# [WHAT YOU HAVE TO DO]
Using only the entries below, output the lines starting at the one containing "समाज के अनेक" and ending at the one containing "Durante la sesión, el", exactly and inclusive of both, omitting the pictures.

__________

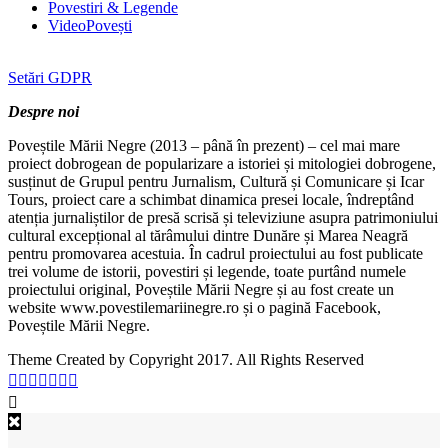
Povestiri & Legende
VideoPovești
Setări GDPR
Despre noi
Poveștile Mării Negre (2013 – până în prezent) – cel mai mare
proiect dobrogean de popularizare a istoriei și mitologiei dobrogene,
susținut de Grupul pentru Jurnalism, Cultură și Comunicare și Icar
Tours, proiect care a schimbat dinamica presei locale, îndreptând
atenția jurnaliștilor de presă scrisă și televiziune asupra patrimoniului
cultural excepțional al tărâmului dintre Dunăre și Marea Neagră
pentru promovarea acestuia. În cadrul proiectului au fost publicate
trei volume de istorii, povestiri și legende, toate purtând numele
proiectului original, Poveștile Mării Negre și au fost create un
website www.povestilemariinegre.ro și o pagină Facebook,
Poveștile Mării Negre.
Theme Created by Copyright 2017. All Rights Reserved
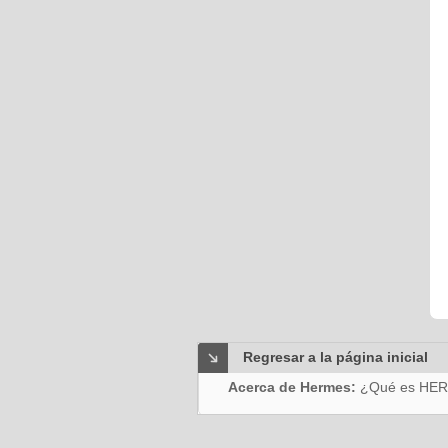
Regresar a la página inicial
Acerca de Hermes:
¿Qué es HE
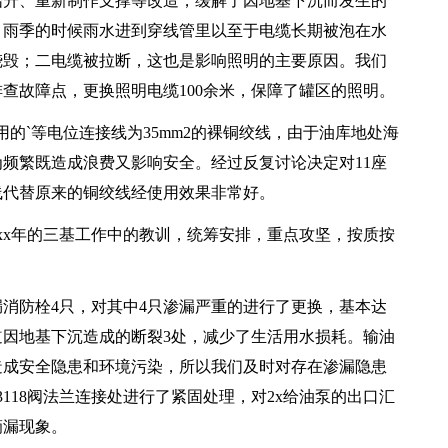
升、重新制作支撑等改造，缓解了因地基下沉而发生的
，雨季的时候雨水进到穿线管里以至于电缆长期被泡在水
烧毁；二电缆被拉断，这也是影响照明的主要原因。我们
查故障点，更换照明电缆100余米，保障了罐区的照明。
的`等电位连接线为35mm2的裸铜绞线，由于油库地处海
频繁既造成浪费又影响安全。经过反复讨论决定对11座
把线代替原来的铜绞线经使用效果非常好。
xx年的三基工作中的教训，统筹安排，重点攻坚，按质按
防栓4只，对其中4只渗漏严重的进行了更换，基本达
因地基下沉造成的断裂3处，减少了生活用水损耗。输油
造成安全隐患和环境污染，所以我们及时对存在渗漏隐患
21、3118阀法兰连接处进行了紧固处理，对2x给油泵的出口汇
滴漏现象。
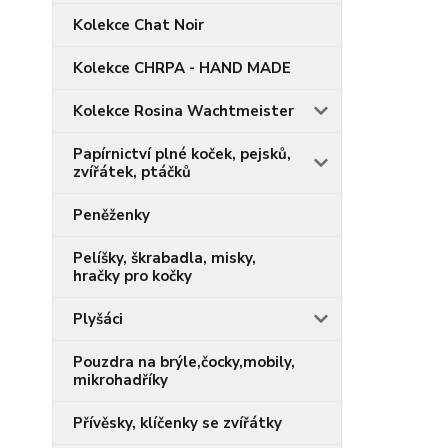
Kolekce Chat Noir
Kolekce CHRPA - HAND MADE
Kolekce Rosina Wachtmeister
Papírnictví plné koček, pejsků,
zvířátek, ptáčků
Peněženky
Pelíšky, škrabadla, misky,
hračky pro kočky
Plyšáci
Pouzdra na brýle,čocky,mobily,
mikrohadříky
Přívěsky, klíčenky se zvířátky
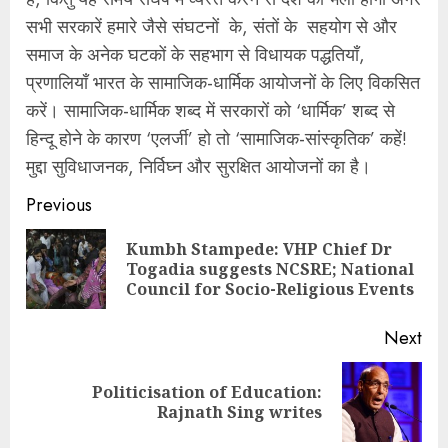
सभी सरकारें हमारे जैसे संघटनों के, संतों के सहयोग से और
समाज के अनेक घटकों के सहभाग से विधायक पद्धतियाँ,
प्रणालियाँ भारत के सामाजिक-धार्मिक आयोजनों के लिए विकसित
करें। सामाजिक-धार्मिक शब्द में सरकारों को ‘धार्मिक’ शब्द से
हिन्दू होने के कारण ‘एलर्जी’ हो तो ‘सामाजिक-सांस्कृतिक’ कहें!
मुद्दा सुविधाजनक, निर्विघ्न और सुरक्षित आयोजनों का है।
Continue
Previous
Reading
Kumbh Stampede: VHP Chief Dr
Pre
Togadia suggests NCSRE; National
pos
Council for Socio-Religious Events
Next
Politicisation of Education:
Next
Rajnath Sing writes
post:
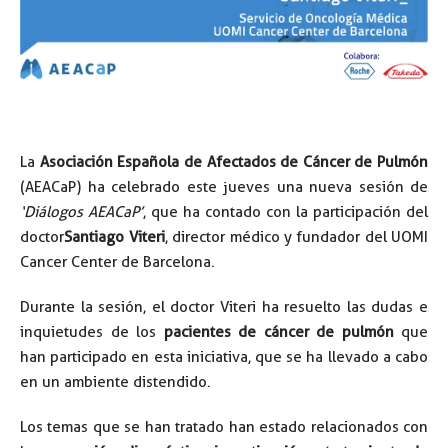
La
Asociación Española de Afectados de Cáncer de Pulmón
(AEACaP) ha celebrado este jueves una nueva sesión de
‘Diálogos AEACaP’
, que ha contado con la participación del
doctor
Santiago Viteri
, director médico y fundador del UOMI
Cancer Center de Barcelona.
Durante la sesión, el doctor Viteri ha resuelto las dudas e
inquietudes de los
pacientes de cáncer de pulmón
que
han participado en esta iniciativa, que se ha llevado a cabo
en un ambiente distendido.
Los temas que se han tratado han estado relacionados con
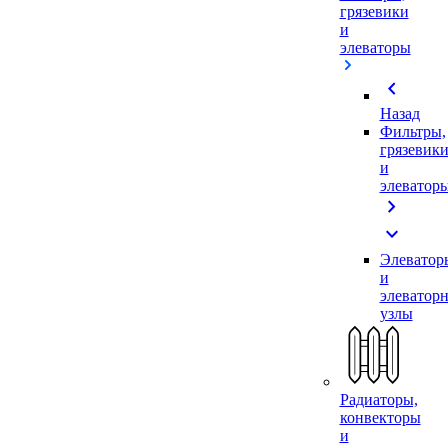
грязевики
и
элеваторы
chevron_left
Назад
Фильтры,
грязевик
и
элеватор
chevron_right
expand_more
Элеватор
и
элеватор
узлы
Радиаторы,
конвекторы
и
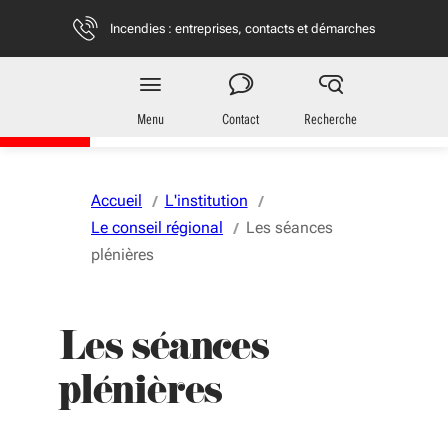
Aller au menu
Aller au contenu
Vous naviguez en mode anonymisé,
plus d'infos
Incendies : entreprises, contacts et démarches
Région
Nouvelle-Aquitaine
Menu
Contact
Recherche
Accueil
L'institution
Le conseil régional
Les séances
plénières
Les séances
plénières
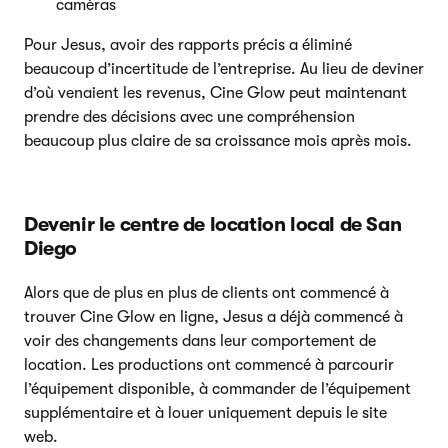
caméras
Pour Jesus, avoir des rapports précis a éliminé
beaucoup d’incertitude de l’entreprise. Au lieu de deviner
d’où venaient les revenus, Cine Glow peut maintenant
prendre des décisions avec une compréhension
beaucoup plus claire de sa croissance mois après mois.
Devenir le centre de location local de San
Diego
Alors que de plus en plus de clients ont commencé à
trouver Cine Glow en ligne, Jesus a déjà commencé à
voir des changements dans leur comportement de
location. Les productions ont commencé à parcourir
l’équipement disponible, à commander de l’équipement
supplémentaire et à louer uniquement depuis le site
web.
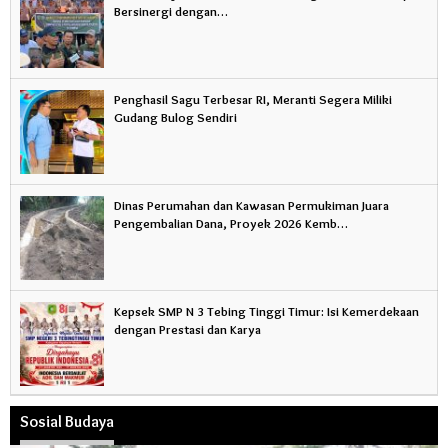
Bersinergi dengan…
Penghasil Sagu Terbesar RI, Meranti Segera Miliki
Gudang Bulog Sendiri
Dinas Perumahan dan Kawasan Permukiman Juara
Pengembalian Dana, Proyek 2026 Kemb…
Kepsek SMP N 3 Tebing Tinggi Timur: Isi Kemerdekaan
dengan Prestasi dan Karya
Sosial Budaya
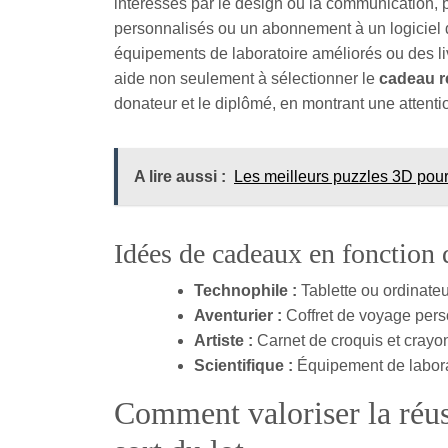
intéressés par le design ou la communication, po
personnalisés ou un abonnement à un logiciel d
équipements de laboratoire améliorés ou des li
aide non seulement à sélectionner le
cadeau r
donateur et le diplômé, en montrant une attenti
A lire aussi :
Les meilleurs puzzles 3D pour e
Idées de cadeaux en fonction d
Technophile :
Tablette ou ordinateu
Aventurier :
Coffret de voyage pers
Artiste :
Carnet de croquis et crayon
Scientifique :
Équipement de labora
Comment valoriser la réus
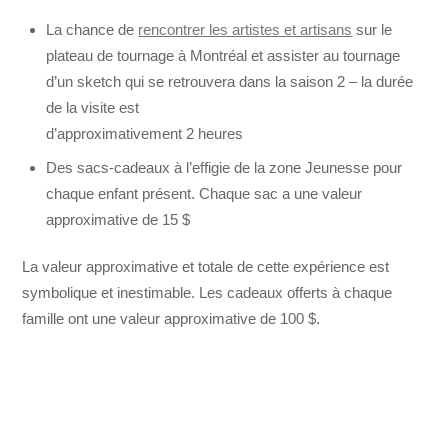
La chance de
rencontrer les artistes et artisans
sur le
plateau de tournage à Montréal et assister au tournage
d’un sketch qui se retrouvera dans la saison 2 – la durée
de la visite est
d’approximativement 2 heures
Des sacs-cadeaux à l’effigie de la zone Jeunesse pour
chaque enfant présent. Chaque sac a une valeur
approximative de 15 $
La valeur approximative et totale de cette expérience est
symbolique et inestimable. Les cadeaux offerts à chaque
famille ont une valeur approximative de 100 $.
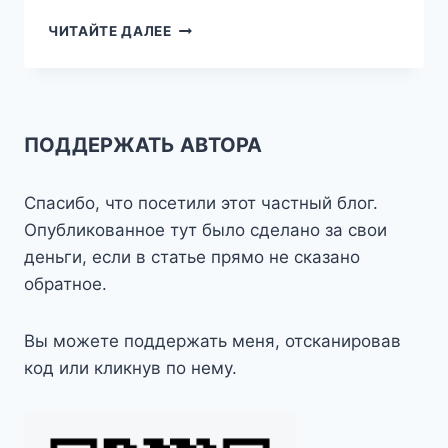
ТРИ
ЧИТАЙТЕ ДАЛЕЕ
ШАГА
ОТ
ДОМА
—
ТУЛА
ПОДДЕРЖАТЬ АВТОРА
Спасибо, что посетили этот частный блог.
Опубликованное тут было сделано за свои
деньги, если в статье прямо не сказано
обратное.
Вы можете поддержать меня, отсканировав
код или кликнув по нему.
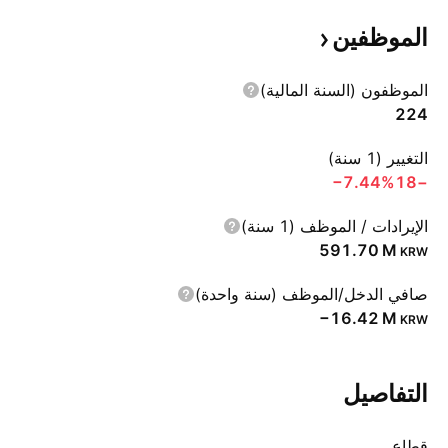
الموظفين
الموظفون (السنة المالية)
224
التغيير (1 سنة)
‪−7.44%‬
−18
الإيرادات / الموظف (1 سنة)
‪591.70 M‬
KRW
صافي الدخل/الموظف (سنة واحدة)
‪−16.42 M‬
KRW
التفاصيل
قطاع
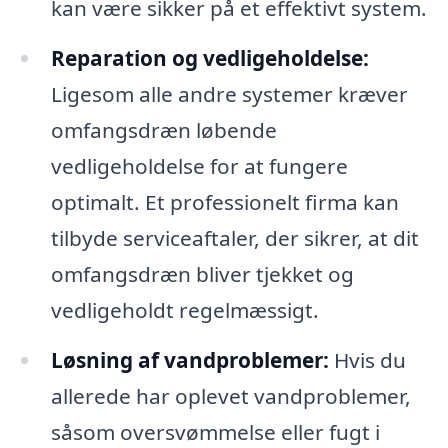
kan være sikker på et effektivt system.
Reparation og vedligeholdelse:
Ligesom alle andre systemer kræver
omfangsdræn løbende
vedligeholdelse for at fungere
optimalt. Et professionelt firma kan
tilbyde serviceaftaler, der sikrer, at dit
omfangsdræn bliver tjekket og
vedligeholdt regelmæssigt.
Løsning af vandproblemer:
Hvis du
allerede har oplevet vandproblemer,
såsom oversvømmelse eller fugt i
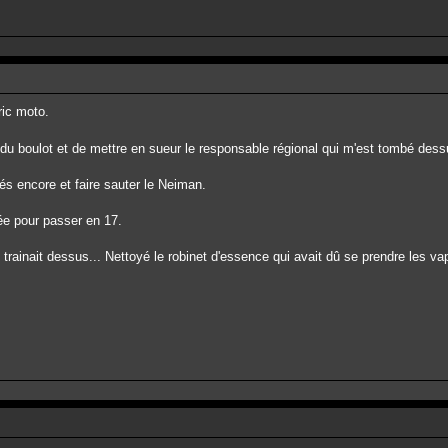
ric moto.
t du boulot et de mettre en sueur le responsable régional qui m'est tombé d
tés encore et faire sauter le Neiman.
ée pour passer en 17.
ui trainait dessus... Nettoyé le robinet d'essence qui avait dû se prendre les 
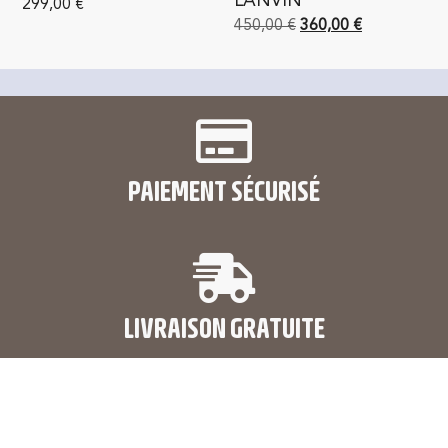
LANVIN
299,00
€
450,00
€
360,00
€
PAIEMENT SÉCURISÉ
LIVRAISON GRATUITE
en France métropolitaine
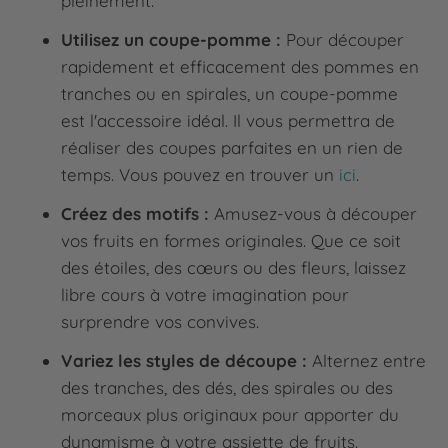
pleinement.
Utilisez un coupe-pomme :
Pour découper
rapidement et efficacement des pommes en
tranches ou en spirales, un coupe-pomme
est l'accessoire idéal. Il vous permettra de
réaliser des coupes parfaites en un rien de
temps. Vous pouvez en trouver un
ici
.
Créez des motifs :
Amusez-vous à découper
vos fruits en formes originales. Que ce soit
des étoiles, des cœurs ou des fleurs, laissez
libre cours à votre imagination pour
surprendre vos convives.
Variez les styles de découpe :
Alternez entre
des tranches, des dés, des spirales ou des
morceaux plus originaux pour apporter du
dynamisme à votre assiette de fruits.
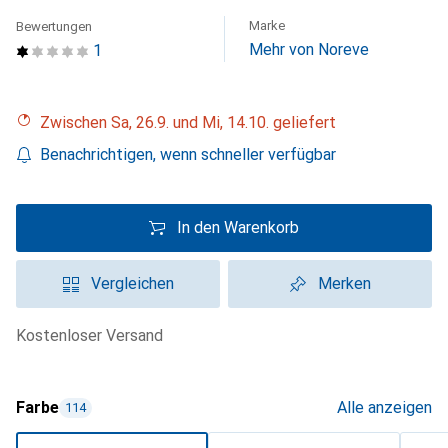
Marke
Bewertungen
Mehr von Noreve
1
Zwischen Sa, 26.9. und Mi, 14.10. geliefert
Benachrichtigen, wenn schneller verfügbar
In den Warenkorb
Vergleichen
Merken
kostenloser Versand
Farbe
Alle anzeigen
114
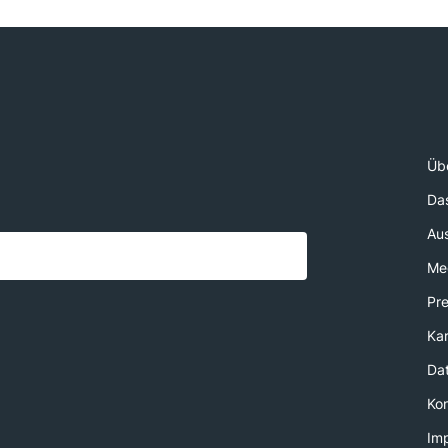
Üb
Da
Au
Med
Pr
Kar
Da
Ko
Im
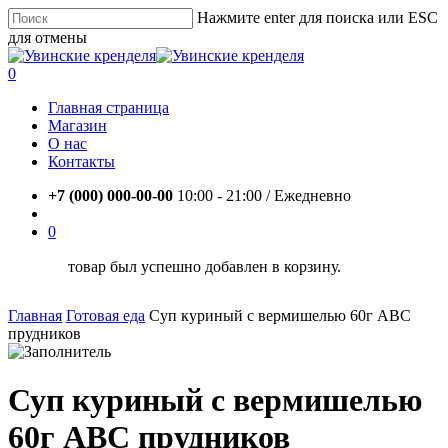
Skip
Нажмите enter для поиска или ESC
to
для отмены
main
Close
content
Search
account
0
Menu
Главная страница
Магазин
О нас
Контакты
+7 (000) 000-00-00
10:00 - 21:00 / Eжедневно
account
0
товар был успешно добавлен в корзину.
Главная
Готовая еда
Суп куриный с вермишелью 60г АВС
прудников
Суп куриный с вермишелью
60г АВС прудников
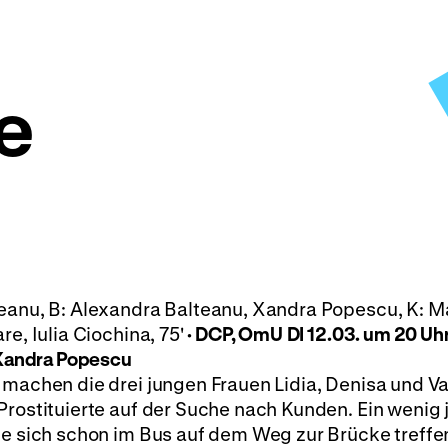
e
teanu, B: Alexandra Balteanu, Xandra Popescu, K: M
re, Iulia Ciochina, 75'
· DCP, OmU
DI 12.03. um 20 Uhr
: Xandra Popescu
 machen die drei jungen Frauen Lidia, Denisa und V
Prostituierte auf der Suche nach Kunden. Ein wenig
ie sich schon im Bus auf dem Weg zur Brücke treffe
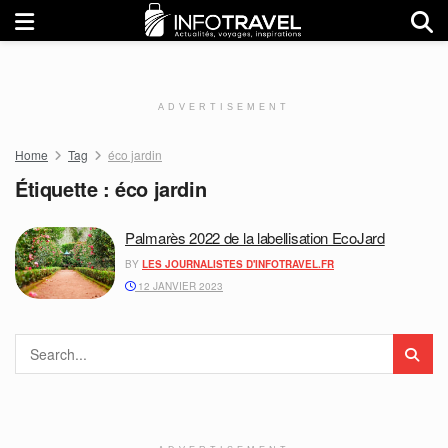
ADVERTISEMENT
Home
Tag
éco jardin
Étiquette :
éco jardin
Palmarès 2022 de la labellisation EcoJard
BY
LES JOURNALISTES D'INFOTRAVEL.FR
12 JANVIER 2023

__________

# [TASK RESULT]
समाज के अनेक घटकों के सहभाग से विधायक पद्धतियाँ,
प्रणालियाँ भारत के सामाजिक-धार्मिक आयोजनों के लिए विकसित
करें। सामाजिक-धार्मिक शब्द में सरकारों को ‘धार्मिक’ शब्द से
हिन्दू होने के कारण ‘एलर्जी’ हो तो ‘सामाजिक-सांस्कृतिक’ कहें!
मुद्दा सुविधाजनक, निर्विघ्न और सुरक्षित आयोजनों का है।
Continue
Previous
Reading
Kumbh Stampede: VHP Chief Dr
Pre
Togadia suggests NCSRE; National
pos
Council for Socio-Religious Events
Next
Politicisation of Education:
Next
Rajnath Sing writes
post:
La
Asociación Española de Afectados de Cáncer de Pulmón
(AEACaP) ha celebrado este jueves una nueva sesión de
‘Diálogos AEACaP’
, que ha contado con la participación del
doctor
Santiago Viteri
, director médico y fundador del UOMI
Cancer Center de Barcelona.
Durante la sesión, el doctor Viteri ha resuelto las dudas e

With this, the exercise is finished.